Attention : journalistes méchants
Nous assistons aujourd’hui à une véritable faillite de la
presse professionnelle en Europe et aux Etats-Unis. Les vrais journalistes
d’investigation sont une espèce en voie d’extinction, remplacés par des
personnes que, par convention, je nommerai chasseurs d’audience.
En effet, ceux-ci sont au service des producteurs de
shows TV qui se livrent une guerre de l’audience de tous les instants. Or,
comment obtenir un taux d’écoute avec des reportages ou des débats de société ?
En les montant en épingle et en étant prêt à travestir la réalité pour la
rendre plus spectaculaire. Car tenez-vous bien : ces personnes pensent que
notre société actuelle n’avance pas assez rapidement ou doit laisser sur leur
faim nombre de vautours perchés au-dessus de la société humaine en attendant
son extinction pour se repaître de ses restes. Je vous laisse seuls juges.
Dans cette optique, la prétendue journaliste Mireille
Dumas (France 2) a failli porter un coup fatal au loisir qui nous rassemble
tous ici : le jeu de rôles. En 1994, elle a programmé un « Bas les
masques » spécial suite au suicide d’un jeune dans un internat. Ce dernier
pratiquait le jeu de rôles. Il n’en fallut pas plus à la dame pour associer ce
loisir à une pratique sectaire et peu équilibrante pour la santé mentale.
Aux grands maux les grands remèdes : elle invite sur
la plateau un des plus grands spécialistes des sectes en France, le sociologue
Jean-Marie Abgrall. Celui-ci, étonnamment peu renseigné sur le sujet, se laisse
embarquer par Dumas (il le déclarera par la suite, c’est à dire bien trop tard)
et se lance dans une croisade d’une heure et demi, dénigrant notre loisir et
incitant les parents à la plus grande méfiance.
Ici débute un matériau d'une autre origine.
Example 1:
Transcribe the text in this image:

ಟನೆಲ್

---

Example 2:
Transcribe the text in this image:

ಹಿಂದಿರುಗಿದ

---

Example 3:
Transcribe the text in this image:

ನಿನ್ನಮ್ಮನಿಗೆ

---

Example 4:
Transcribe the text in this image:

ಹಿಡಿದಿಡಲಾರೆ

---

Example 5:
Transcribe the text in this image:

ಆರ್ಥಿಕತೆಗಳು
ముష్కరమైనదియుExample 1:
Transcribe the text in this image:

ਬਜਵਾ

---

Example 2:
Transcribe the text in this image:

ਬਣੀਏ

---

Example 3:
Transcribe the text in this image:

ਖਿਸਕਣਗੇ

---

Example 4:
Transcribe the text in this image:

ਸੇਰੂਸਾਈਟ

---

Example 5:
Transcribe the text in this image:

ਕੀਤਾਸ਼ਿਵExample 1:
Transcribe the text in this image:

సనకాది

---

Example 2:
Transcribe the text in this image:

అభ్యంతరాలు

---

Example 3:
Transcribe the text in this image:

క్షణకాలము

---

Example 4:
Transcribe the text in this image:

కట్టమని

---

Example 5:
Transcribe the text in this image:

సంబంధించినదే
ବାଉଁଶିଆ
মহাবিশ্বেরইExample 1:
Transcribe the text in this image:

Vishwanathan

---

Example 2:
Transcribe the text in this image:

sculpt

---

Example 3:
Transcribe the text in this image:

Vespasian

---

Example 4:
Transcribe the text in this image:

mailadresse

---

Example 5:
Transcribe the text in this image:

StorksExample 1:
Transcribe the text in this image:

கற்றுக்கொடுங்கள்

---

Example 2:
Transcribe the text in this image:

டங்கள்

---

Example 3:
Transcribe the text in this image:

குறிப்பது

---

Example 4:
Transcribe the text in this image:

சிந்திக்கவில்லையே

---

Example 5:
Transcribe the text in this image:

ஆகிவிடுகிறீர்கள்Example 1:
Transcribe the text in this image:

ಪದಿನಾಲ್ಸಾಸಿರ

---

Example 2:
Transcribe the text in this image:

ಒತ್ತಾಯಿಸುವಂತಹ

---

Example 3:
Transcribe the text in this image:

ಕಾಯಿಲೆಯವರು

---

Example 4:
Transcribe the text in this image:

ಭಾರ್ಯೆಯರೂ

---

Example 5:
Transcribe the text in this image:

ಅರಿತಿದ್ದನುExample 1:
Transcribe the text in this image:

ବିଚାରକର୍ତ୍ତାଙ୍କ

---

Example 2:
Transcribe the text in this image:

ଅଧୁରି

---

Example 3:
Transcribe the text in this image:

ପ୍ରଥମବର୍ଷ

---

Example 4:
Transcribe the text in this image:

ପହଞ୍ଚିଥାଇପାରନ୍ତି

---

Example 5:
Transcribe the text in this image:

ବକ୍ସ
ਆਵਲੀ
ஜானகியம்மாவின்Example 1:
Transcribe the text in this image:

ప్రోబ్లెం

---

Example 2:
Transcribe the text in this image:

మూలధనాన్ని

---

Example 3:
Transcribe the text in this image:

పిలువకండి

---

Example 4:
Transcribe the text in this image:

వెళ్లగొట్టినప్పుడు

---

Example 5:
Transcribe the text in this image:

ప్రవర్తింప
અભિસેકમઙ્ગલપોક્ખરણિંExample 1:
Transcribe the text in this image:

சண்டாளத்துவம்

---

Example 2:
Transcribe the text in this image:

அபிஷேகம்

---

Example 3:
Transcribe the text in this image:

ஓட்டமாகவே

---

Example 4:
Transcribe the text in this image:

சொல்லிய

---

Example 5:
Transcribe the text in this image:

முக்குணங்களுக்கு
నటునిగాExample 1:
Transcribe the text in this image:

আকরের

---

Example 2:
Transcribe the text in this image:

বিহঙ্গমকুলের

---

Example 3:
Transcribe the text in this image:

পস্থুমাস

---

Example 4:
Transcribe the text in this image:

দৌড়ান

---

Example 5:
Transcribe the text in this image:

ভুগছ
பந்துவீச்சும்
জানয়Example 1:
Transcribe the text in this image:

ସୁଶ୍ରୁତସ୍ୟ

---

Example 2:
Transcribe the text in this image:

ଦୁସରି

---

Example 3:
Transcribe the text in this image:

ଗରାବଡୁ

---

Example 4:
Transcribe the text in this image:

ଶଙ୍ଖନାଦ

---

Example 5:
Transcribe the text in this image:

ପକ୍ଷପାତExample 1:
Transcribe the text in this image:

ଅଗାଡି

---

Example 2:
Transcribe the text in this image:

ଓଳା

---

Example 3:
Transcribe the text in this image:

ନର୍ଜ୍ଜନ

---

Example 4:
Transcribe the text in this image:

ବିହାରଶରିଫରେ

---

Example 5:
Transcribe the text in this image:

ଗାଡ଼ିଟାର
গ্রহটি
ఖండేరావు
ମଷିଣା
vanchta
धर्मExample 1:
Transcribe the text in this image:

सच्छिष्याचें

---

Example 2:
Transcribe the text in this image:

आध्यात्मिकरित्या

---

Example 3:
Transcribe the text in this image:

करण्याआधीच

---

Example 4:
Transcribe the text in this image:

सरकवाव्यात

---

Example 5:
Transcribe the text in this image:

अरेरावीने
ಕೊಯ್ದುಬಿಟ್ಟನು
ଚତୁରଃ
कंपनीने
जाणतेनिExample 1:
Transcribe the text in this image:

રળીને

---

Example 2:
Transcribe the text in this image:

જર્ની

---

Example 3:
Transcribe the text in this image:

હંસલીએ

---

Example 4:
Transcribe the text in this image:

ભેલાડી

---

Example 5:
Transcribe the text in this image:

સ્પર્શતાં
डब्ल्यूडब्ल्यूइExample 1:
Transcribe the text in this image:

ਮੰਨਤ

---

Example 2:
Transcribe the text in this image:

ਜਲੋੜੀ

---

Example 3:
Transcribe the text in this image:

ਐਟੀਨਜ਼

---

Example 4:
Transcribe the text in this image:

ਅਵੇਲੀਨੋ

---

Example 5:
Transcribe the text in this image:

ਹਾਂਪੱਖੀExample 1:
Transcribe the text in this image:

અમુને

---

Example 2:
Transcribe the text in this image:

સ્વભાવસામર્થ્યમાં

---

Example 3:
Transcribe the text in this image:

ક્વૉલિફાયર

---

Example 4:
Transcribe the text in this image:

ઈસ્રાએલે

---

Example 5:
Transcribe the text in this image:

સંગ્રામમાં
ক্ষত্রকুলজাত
Bingo. Dans les trois années qui suivent, les ventes de
jeux de rôles ont diminué de plus de 50%, le laissant pratiquement exsangue,
envoyant à la trappe des sociétés comme SPSR. Heureusement, tel le phénix, le
jeu de rôles renaît, mais la méfiance plane encore, preuve de l’impact d’une
telle émission sur les esprits. Tout cela par la faute de journalistes qui
ignorent la signification du mot déontologie.
Moralité. Eleveurs d’escargots de Bourgogne, méfiez-vous.
Si un journaliste se présente chez vous pour filmer votre occupation, exigez un
droit de regard sur le reportage, il risquerait de transformer ces pauvres
gastéropodes en mutants porteurs du virus du SIDA.